My Sad Battery Desulfator Story

Some shady people are selling a scam product called a “battery desulfator” online. I fell for the stories, and then bought one. This is an embarrassing story about how I was blinded by hope.

Needless to say, I bought a desulfator, and it didn’t work.  I’ll explain what it is, below.

I was so disappointed, and also angry at myself for falling for it.  But, then I did something that I shouldn’t have: I sold the desulfator back into Ebay.

I tried to be forthright in my listing, and said it didn’t work for me, but the unit was intact and functioned as I described, so if someone is interested in the desulfators being sold on Ebay, you can try a used one out for $5.

The item got purchased, and then the buyer complained that it didn’t work as advertised.  Ebay said I needed to do a return or give a refund, so I gave a refund.

I was out the cost of the original, and the shipping for the resale. (That’s the Ebay policy – a full refund for products that don’t function as described. I said it made a noise. They said it didn’t make a noise.)

The lesson I learned: don’t try to scam a scammer, especially not where they’re running their scam.

Here’s what I think happened. The desulfator vendor was in the Ebay marketplace, looking for competitors. They saw that I was reselling their product, had a listing that would probably have harmed their sales, overall.  They had someone buy it, and and then claim that it was defective.

I have no proof of this, as the buyer wasn’t the seller.

However, their complaint was that the item didn’t make a noise. (I said it did.)  Did it get damaged in delivery? I didn’t think it could: I sent it out, packed better than it was delivered originally. The device was sturdy.

At the time, I was shipping novice, but, I’ve since sent several glass items in the mail, and nothing arrived broken.  I think my shipping was fine.

What is a Battery Desulfator?

Car batteries and other lead acid batteries are lead plates sitting in sulfuric acid. As the battery is discharged, sulfate crystals form on the plates, and the surface area between the lead and acid decreases, and that causes the battery to hold less charge.  As the battery is charged again, the crystals dissolve.

If the battery is held at a low charge a long time, the crystals harden and become permanent.

You can remove the some of the crystals with charging and vibration, like inside the car’s engine compartment.  However, you can’t get rid of all of it.  It just happens.  You can reduce sulfation by keeping the battery charged up, and on a trickle charger, overnight.  The long charge allows most of the crystals to be dissolved.

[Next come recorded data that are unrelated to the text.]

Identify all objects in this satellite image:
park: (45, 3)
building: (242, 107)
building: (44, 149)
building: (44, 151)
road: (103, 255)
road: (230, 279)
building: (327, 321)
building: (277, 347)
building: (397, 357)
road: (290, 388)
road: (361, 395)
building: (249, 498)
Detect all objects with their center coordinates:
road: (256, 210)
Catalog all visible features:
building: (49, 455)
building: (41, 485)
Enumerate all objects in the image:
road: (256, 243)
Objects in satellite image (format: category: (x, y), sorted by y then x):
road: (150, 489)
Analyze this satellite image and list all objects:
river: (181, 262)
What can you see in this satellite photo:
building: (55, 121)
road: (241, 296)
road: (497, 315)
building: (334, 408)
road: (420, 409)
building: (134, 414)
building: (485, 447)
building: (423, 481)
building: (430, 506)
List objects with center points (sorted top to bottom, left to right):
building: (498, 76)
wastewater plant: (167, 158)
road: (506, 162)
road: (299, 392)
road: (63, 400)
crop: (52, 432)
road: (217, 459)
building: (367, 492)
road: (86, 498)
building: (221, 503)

Because batteries are so expensive, everyone who owns an extra battery that’s gotten weak wants to try and restore the battery.  That’s when they find out about these desulfators.

The way desulfators allegedly work is by sending a pulse into the battery, at a specific frequency, to cause crystals to dissolve.

This particular device was not a charger, but some kind of resonant circuit that just drained the battery (slowly).  I suppose it could have something in there that would kick up the voltage and feed it back into the battery.

The idea of desulfators is debunked here, and the comment thread is a great resource.

Regardless of the merits (or lack thereof) of the device, the entire transaction above, I think, explains a lot more.  The desulfator vendors are selling hope.